**** DATA RECORDS

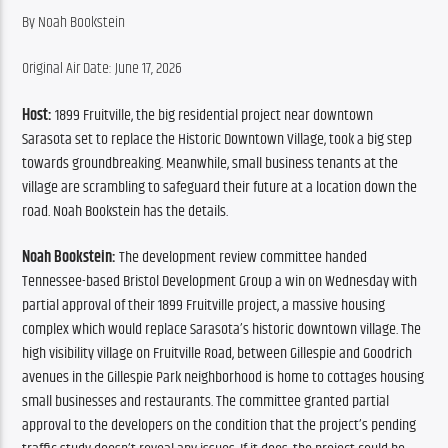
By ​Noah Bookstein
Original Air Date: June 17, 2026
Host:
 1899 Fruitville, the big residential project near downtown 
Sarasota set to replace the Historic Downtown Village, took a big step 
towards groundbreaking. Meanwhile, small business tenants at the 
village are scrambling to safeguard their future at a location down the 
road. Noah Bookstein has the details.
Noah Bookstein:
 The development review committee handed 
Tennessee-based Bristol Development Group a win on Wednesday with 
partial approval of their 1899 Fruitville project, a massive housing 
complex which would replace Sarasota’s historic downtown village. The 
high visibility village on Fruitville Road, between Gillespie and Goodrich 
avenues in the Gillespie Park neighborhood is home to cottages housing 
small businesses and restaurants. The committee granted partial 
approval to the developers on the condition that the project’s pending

********
**** DATA RECORDS

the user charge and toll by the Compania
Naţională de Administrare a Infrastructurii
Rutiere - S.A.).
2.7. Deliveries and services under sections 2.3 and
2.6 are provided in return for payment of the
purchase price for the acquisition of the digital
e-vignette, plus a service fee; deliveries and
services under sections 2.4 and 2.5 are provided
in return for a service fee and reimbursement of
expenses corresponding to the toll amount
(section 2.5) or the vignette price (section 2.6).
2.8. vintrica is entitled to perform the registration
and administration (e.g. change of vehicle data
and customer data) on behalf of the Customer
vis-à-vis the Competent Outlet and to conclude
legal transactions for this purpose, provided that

********

TO DO
Format the lines from the one containing "the user charge and toll by the Compania" through the one containing "legal transactions for", inclusive, as a JSON list of strings with one string per line and any blank lines dropped.

ANSWER SECTION
[
  "the user charge and toll by the Compania",
  "Naţională de Administrare a Infrastructurii",
  "Rutiere - S.A.).",
  "2.7. Deliveries and services under sections 2.3 and",
  "2.6 are provided in return for payment of the",
  "purchase price for the acquisition of the digital",
  "e-vignette, plus a service fee; deliveries and",
  "services under sections 2.4 and 2.5 are provided",
  "in return for a service fee and reimbursement of",
  "expenses corresponding to the toll amount",
  "(section 2.5) or the vignette price (section 2.6).",
  "2.8. vintrica is entitled to perform the registration",
  "and administration (e.g. change of vehicle data",
  "and customer data) on behalf of the Customer",
  "vis-à-vis the Competent Outlet and to conclude",
  "legal transactions for this purpose, provided that"
]